◆ Exercise objective
According to the excerpt on critical infrastructure laws, how large a fine can organizations in Oklahoma face for conspiring with perpetrators?

◆ Page excerpt

——

The combination of overly broad language and steep penalties in critical infrastructure laws make it likely that future activists and supporting organizations will be discouraged from exercising their First Amendment-protected protest rights. A lawsuit brought in response to the Bayou Bridge charges will test the laws for the first time on First Amendment grounds.

Many of these laws even extend beyond the protesters. In a proposed law in Minnesota, anyone who “recruits, trains, aids, advises, hires, counsels, or conspires” someone to trespass without a “reasonable effort” to prevent the trespassing is guilty of a gross misdemeanor. In Oklahoma, organizations that conspire with perpetrators are liable to be fined up to $1 million. These laws may infringe on the freedom of association protected under the First Amendment. Indeed, the Supreme Court ruled that the illegal actions of a few individuals do not implicate an entire group.

——

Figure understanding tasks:
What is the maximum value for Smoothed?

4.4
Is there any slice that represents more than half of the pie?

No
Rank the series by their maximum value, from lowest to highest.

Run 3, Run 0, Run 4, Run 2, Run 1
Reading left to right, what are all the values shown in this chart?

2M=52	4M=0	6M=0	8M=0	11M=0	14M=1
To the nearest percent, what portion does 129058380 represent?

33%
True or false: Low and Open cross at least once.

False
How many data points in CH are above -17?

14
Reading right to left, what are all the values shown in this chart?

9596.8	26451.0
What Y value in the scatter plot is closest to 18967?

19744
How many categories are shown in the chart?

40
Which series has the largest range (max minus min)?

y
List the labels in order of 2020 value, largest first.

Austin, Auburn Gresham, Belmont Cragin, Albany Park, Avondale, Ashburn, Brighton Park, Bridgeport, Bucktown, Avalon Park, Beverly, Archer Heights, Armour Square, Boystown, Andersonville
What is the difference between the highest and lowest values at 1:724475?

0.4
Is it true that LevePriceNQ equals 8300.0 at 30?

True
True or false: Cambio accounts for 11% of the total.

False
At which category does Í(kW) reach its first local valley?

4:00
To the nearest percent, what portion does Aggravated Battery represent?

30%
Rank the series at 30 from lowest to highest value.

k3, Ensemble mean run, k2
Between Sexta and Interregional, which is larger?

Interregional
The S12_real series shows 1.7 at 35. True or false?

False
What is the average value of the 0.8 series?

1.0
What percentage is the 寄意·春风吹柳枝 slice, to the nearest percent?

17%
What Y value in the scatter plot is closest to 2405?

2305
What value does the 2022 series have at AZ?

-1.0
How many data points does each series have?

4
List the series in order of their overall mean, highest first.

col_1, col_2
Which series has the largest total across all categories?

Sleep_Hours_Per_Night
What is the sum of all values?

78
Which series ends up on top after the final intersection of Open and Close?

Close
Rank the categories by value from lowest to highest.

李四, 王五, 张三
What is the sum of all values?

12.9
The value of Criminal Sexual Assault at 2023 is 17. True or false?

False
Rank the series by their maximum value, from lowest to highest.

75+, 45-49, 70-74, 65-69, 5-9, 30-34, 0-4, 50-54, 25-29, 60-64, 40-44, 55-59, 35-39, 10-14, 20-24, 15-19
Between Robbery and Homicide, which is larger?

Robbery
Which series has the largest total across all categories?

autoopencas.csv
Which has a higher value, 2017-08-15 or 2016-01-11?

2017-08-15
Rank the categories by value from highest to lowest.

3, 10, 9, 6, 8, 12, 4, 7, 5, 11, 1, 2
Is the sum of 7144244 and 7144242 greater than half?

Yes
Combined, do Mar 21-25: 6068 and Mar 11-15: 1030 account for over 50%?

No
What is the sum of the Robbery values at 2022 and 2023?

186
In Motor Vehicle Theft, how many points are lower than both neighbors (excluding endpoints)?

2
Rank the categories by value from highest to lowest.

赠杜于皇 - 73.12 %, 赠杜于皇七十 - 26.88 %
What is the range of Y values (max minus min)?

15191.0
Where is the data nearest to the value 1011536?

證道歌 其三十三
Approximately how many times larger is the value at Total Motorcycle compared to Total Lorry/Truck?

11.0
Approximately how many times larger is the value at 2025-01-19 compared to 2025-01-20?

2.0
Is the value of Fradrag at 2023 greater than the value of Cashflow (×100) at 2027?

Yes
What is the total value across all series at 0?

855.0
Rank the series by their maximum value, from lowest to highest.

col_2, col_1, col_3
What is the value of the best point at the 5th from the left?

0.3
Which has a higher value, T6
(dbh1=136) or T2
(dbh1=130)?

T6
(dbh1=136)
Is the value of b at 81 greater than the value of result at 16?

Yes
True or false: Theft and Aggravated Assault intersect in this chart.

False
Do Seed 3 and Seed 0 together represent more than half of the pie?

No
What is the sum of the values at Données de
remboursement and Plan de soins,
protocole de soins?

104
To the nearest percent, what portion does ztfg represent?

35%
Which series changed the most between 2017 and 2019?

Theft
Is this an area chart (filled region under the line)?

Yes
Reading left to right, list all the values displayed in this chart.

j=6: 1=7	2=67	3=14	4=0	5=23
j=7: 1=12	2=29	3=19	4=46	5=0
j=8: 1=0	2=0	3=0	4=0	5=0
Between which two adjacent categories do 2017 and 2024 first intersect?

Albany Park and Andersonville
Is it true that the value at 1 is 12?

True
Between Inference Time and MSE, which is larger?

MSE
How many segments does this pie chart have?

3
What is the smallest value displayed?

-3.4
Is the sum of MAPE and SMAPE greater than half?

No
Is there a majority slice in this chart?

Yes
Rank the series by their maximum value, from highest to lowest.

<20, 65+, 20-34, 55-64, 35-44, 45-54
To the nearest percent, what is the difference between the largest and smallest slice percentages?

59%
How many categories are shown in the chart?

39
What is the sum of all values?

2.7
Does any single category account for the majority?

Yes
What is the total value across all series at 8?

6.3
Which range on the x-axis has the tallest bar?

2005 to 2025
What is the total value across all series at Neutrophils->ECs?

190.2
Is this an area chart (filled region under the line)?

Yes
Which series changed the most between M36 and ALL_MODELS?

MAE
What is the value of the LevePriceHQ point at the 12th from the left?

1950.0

——

◆ Result
Up to $1 million.